Turkey is set to make "serious" cuts to interest rates, according to President Recep Tayyip Erdogan, who seems to have dispensed with any pretence that the Turkish central bank retains monetary independence.
Erdogan’s comments were reported by broadcaster Haberturk on June 15. They come a week after he fired the governor of the central bank with a presidential decree.
Erdogan reportedly said that Turkey was targeting a reduction in inflation from more than 15% to single digits by the end of the year and also had a target for interest rates over the same time period. Economists expect the central bank, under new governor Murat Uysal, to cut rates by 200 basis points at the next rate-setting meeting, scheduled for July 25.
Turkey’s benchmark interest rate was hiked to 24% last September following the currency crisis that hit the Turkish lira. The central bank has left it unchanged since then, as the economy sank into recession, to prevent renewed losses in the lira.

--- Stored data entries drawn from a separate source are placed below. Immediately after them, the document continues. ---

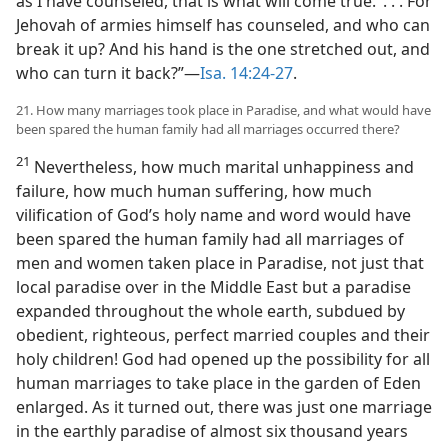
as I have counseled, that is what will come true.’ . . . For
Jehovah of armies himself has counseled, and who can
break it up? And his hand is the one stretched out, and
who can turn it back?”—
Isa. 14:24-27
.
21. How many marriages took place in Paradise, and what would have
been spared the human family had all marriages occurred there?
21
Nevertheless, how much marital unhappiness and
failure, how much human suffering, how much
vilification of God’s holy name and word would have
been spared the human family had all marriages of
men and women taken place in Paradise, not just that
local paradise over in the Middle East but a paradise
expanded throughout the whole earth, subdued by
obedient, righteous, perfect married couples and their
holy children! God had opened up the possibility for all
human marriages to take place in the garden of Eden
enlarged. As it turned out, there was just one marriage
in the earthly paradise of almost six thousand years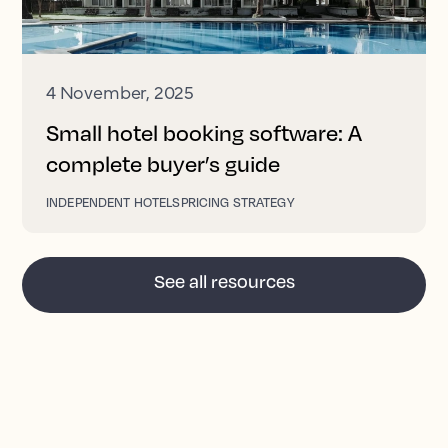
4 November, 2025
Small hotel booking software: A
complete buyer’s guide
INDEPENDENT HOTELS
PRICING STRATEGY
See all resources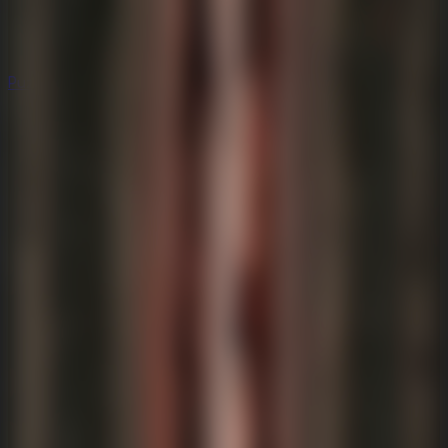
Puzzle
Puzzle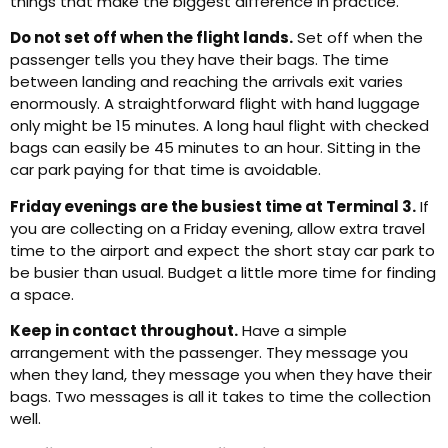
things that make the biggest difference in practice.
Do not set off when the flight lands.
Set off when the
passenger tells you they have their bags. The time
between landing and reaching the arrivals exit varies
enormously. A straightforward flight with hand luggage
only might be 15 minutes. A long haul flight with checked
bags can easily be 45 minutes to an hour. Sitting in the
car park paying for that time is avoidable.
Friday evenings are the busiest time at Terminal 3.
If
you are collecting on a Friday evening, allow extra travel
time to the airport and expect the short stay car park to
be busier than usual. Budget a little more time for finding
a space.
Keep in contact throughout.
Have a simple
arrangement with the passenger. They message you
when they land, they message you when they have their
bags. Two messages is all it takes to time the collection
well.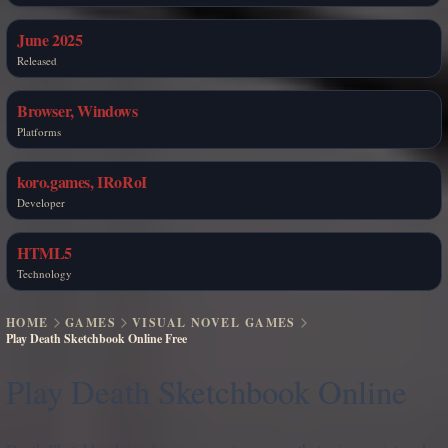
June 2025
Released
Browser, Windows
Platforms
koro.games, IRoRoI
Developer
HTML5
Technology
HOME
GAMES
VISUAL NOVEL GAMES
Play Death Sketchbook Online Free
Play Death Sketchbook Online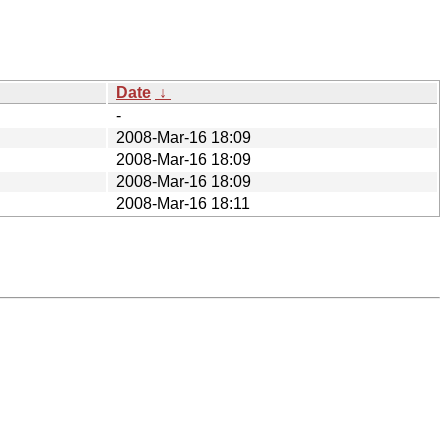
Date
↓
-
2008-Mar-16 18:09
2008-Mar-16 18:09
2008-Mar-16 18:09
2008-Mar-16 18:11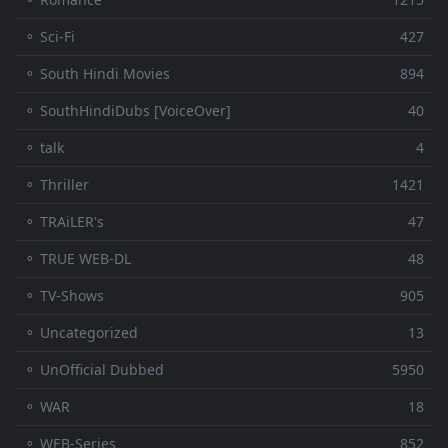
⚬ Sci-Fi
427
⚬ South Hindi Movies
894
⚬ SouthHindiDubs [VoiceOver]
40
⚬ talk
4
⚬ Thriller
1421
⚬ TRAiLER's
47
⚬ TRUE WEB-DL
48
⚬ TV-Shows
905
⚬ Uncategorized
13
⚬ UnOfficial Dubbed
5950
⚬ WAR
18
⚬ WEB-Series
852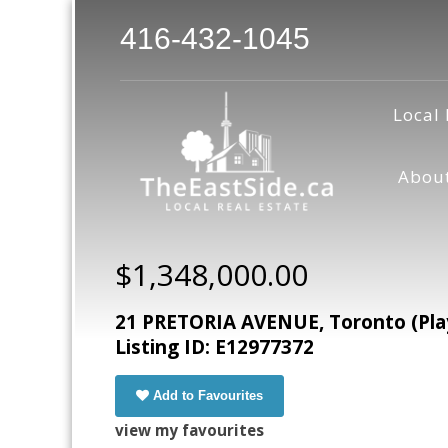
416-432-1045
Local 
Abou
$1,348,000.00
21 PRETORIA AVENUE, Toronto (Play
Listing ID: E12977372
Add to Favourites
view my favourites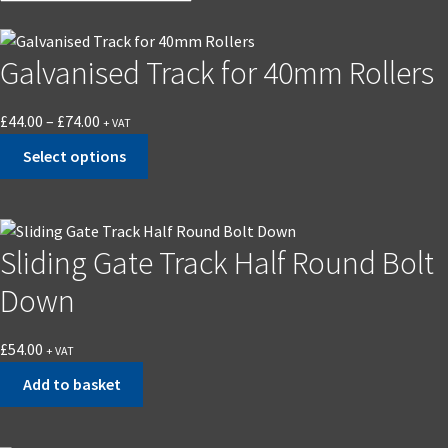
Galvanised Track for 40mm Rollers
Price
£
44.00
–
£
74.00
+ VAT
range:
Select options
£44.00
This
through
product
£74.00
has
Sliding Gate Track Half Round Bolt
multiple
variants.
Down
The
options
£
54.00
+ VAT
may
Add to basket
be
chosen
on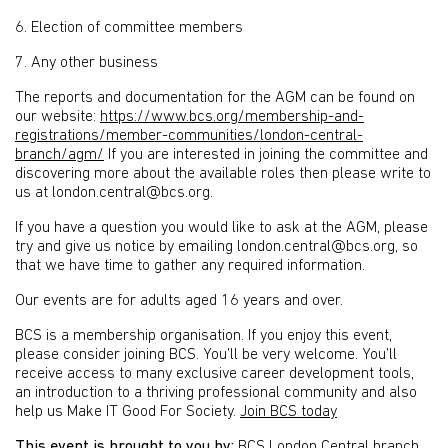
6. Election of committee members
7. Any other business
The reports and documentation for the AGM can be found on
our website:
https://www.bcs.org/membership-and-
registrations/member-communities/london-central-
branch/agm/
If you are interested in joining the committee and
discovering more about the available roles then please write to
us at london.central@bcs.org.
If you have a question you would like to ask at the AGM, please
try and give us notice by emailing london.central@bcs.org, so
that we have time to gather any required information.
Our events are for adults aged 16 years and over.
BCS is a membership organisation. If you enjoy this event,
please consider joining BCS. You’ll be very welcome. You’ll
receive access to many exclusive career development tools,
an introduction to a thriving professional community and also
help us Make IT Good For Society.
Join BCS today
This event is brought to you by:
BCS London Central branch
.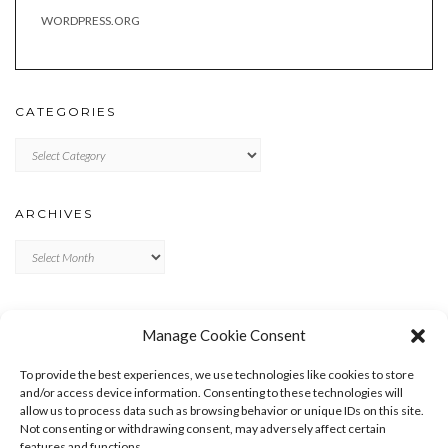
WORDPRESS.ORG
CATEGORIES
Categories
ARCHIVES
Archives
META
Manage Cookie Consent
LOG IN
To provide the best experiences, we use technologies like cookies to store
ENTRIES FEED
and/or access device information. Consenting to these technologies will
allow us to process data such as browsing behavior or unique IDs on this site.
COMMENTS FEED
Not consenting or withdrawing consent, may adversely affect certain
WORDPRESS.ORG
features and functions.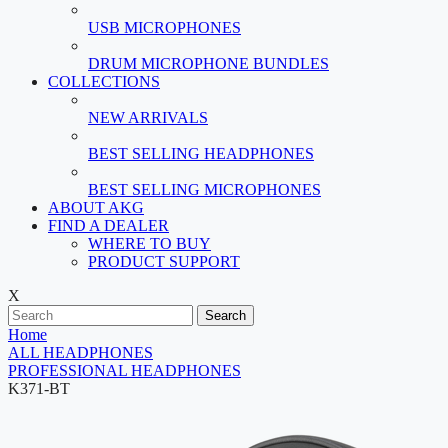
USB MICROPHONES
DRUM MICROPHONE BUNDLES
COLLECTIONS
NEW ARRIVALS
BEST SELLING HEADPHONES
BEST SELLING MICROPHONES
ABOUT AKG
FIND A DEALER
WHERE TO BUY
PRODUCT SUPPORT
X
Search
Home
ALL HEADPHONES
PROFESSIONAL HEADPHONES
K371-BT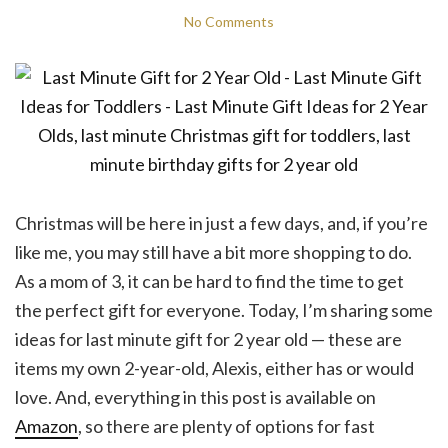
No Comments
Christmas will be here in just a few days, and, if you’re
like me, you may still have a bit more shopping to do.
As a mom of 3, it can be hard to find the time to get
the perfect gift for everyone. Today, I’m sharing some
ideas for last minute gift for 2 year old — these are
items my own 2-year-old, Alexis, either has or would
love. And, everything in this post is available on
Amazon
, so there are plenty of options for fast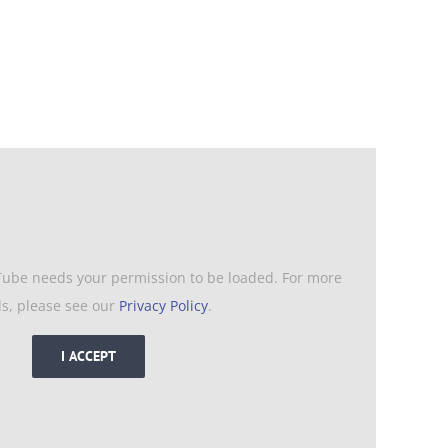
Tube needs your permission to be loaded. For more
ls, please see our
Privacy Policy
.
I ACCEPT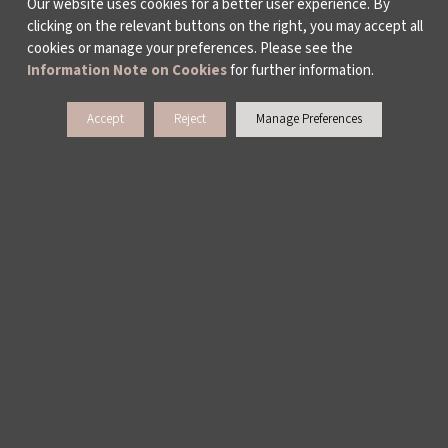
Our website uses cookies for a better user experience. By
clicking on the relevant buttons on the right, you may accept all
cookies or manage your preferences. Please see the
Information Note on Cookies
for further information.
Accept
Reject
Manage Preferences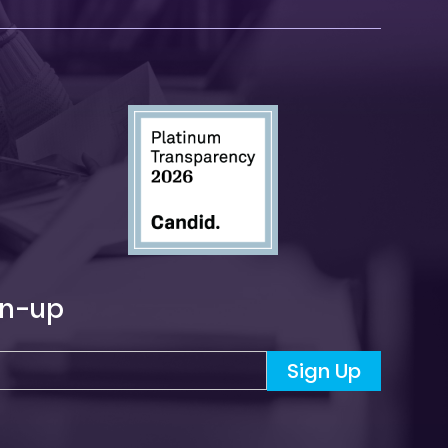
gn-up
Sign Up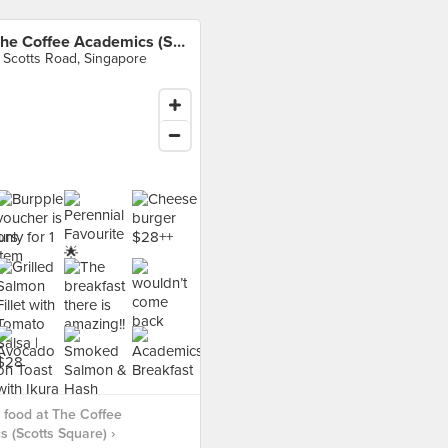
The Coffee Academics (Scotts Square)
 Scotts Road, Singapore
food at The Coffee
 (Scotts Square) ›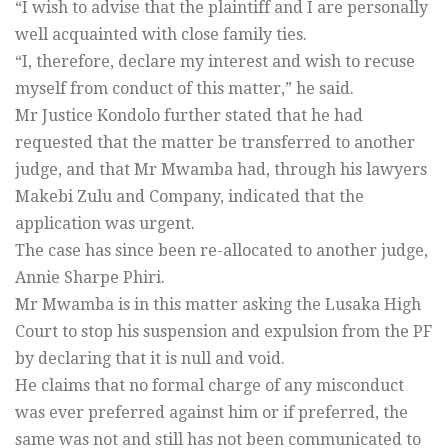
“I wish to advise that the plaintiff and I are personally
well acquainted with close family ties.
“I, therefore, declare my interest and wish to recuse
myself from conduct of this matter,” he said.
Mr Justice Kondolo further stated that he had
requested that the matter be transferred to another
judge, and that Mr Mwamba had, through his lawyers
Makebi Zulu and Company, indicated that the
application was urgent.
The case has since been re-allocated to another judge,
Annie Sharpe Phiri.
Mr Mwamba is in this matter asking the Lusaka High
Court to stop his suspension and expulsion from the PF
by declaring that it is null and void.
He claims that no formal charge of any misconduct
was ever preferred against him or if preferred, the
same was not and still has not been communicated to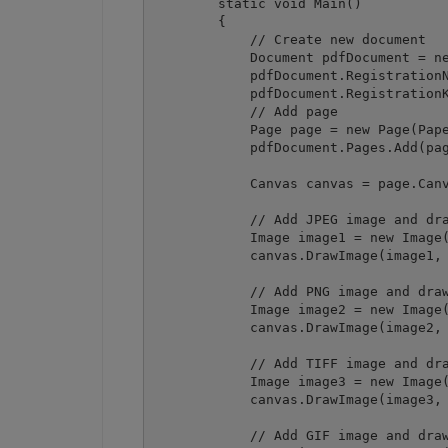
        static void Main()

        {

            // Create new document

            Document pdfDocument = ne
            pdfDocument.RegistrationN
            pdfDocument.RegistrationK
            // Add page

            Page page = new Page(Pape
            pdfDocument.Pages.Add(pag
            Canvas canvas = page.Canv
            // Add JPEG image and dra
            Image image1 = new Image(
            canvas.DrawImage(image1, 
            // Add PNG image and draw
            Image image2 = new Image(
            canvas.DrawImage(image2, 
            // Add TIFF image and dra
            Image image3 = new Image(
            canvas.DrawImage(image3, 
            // Add GIF image and draw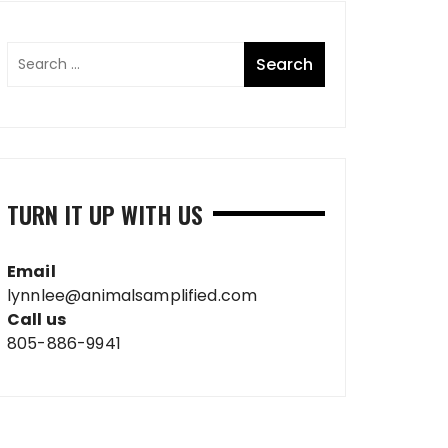
TURN IT UP WITH US
Email
lynnlee@animalsamplified.com
Call us
805-886-9941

“We have a certain target in interest rates until the end of the year. We will accomplish this too,” Haberturk quoted Erdogan as saying. “We will reduce this in a serious way. Once this is reduced you will see inflation reduce significantly.”
Erdogan, a frequent critic of high interest rates which, pushing unorthodox theories given little credence by economists, he contends cause high inflation, dismissed previous central bank governor Murat Cetinkaya with the argument that he failed to follow instructions on rates. The national lender had not properly fulfilled its role, he said.
Erdogan is under pressure as—although the markets are relieved that he has not responded aggressively to the humiliation of losing the end of June Istanbul revote to the opposition and there is some confidence that Donald Trump will prevent his officials from visiting swingeing sanctions on Nato member Turkey for its defiance in going ahead with deliveries of the first parts of Russian S-400 missile defence systems—his former economy czar Ali Babacan resigned from the ruling Justice and Development Party (AKP) last week in advance of an expected attempt at founding a new political party that could challenge the Erdogan status quo.
In his first remarks as governor, which were issued by the central bank, Uysal said that under him the regulator would continue to "independently apply monetary policy tools to maintain price stability".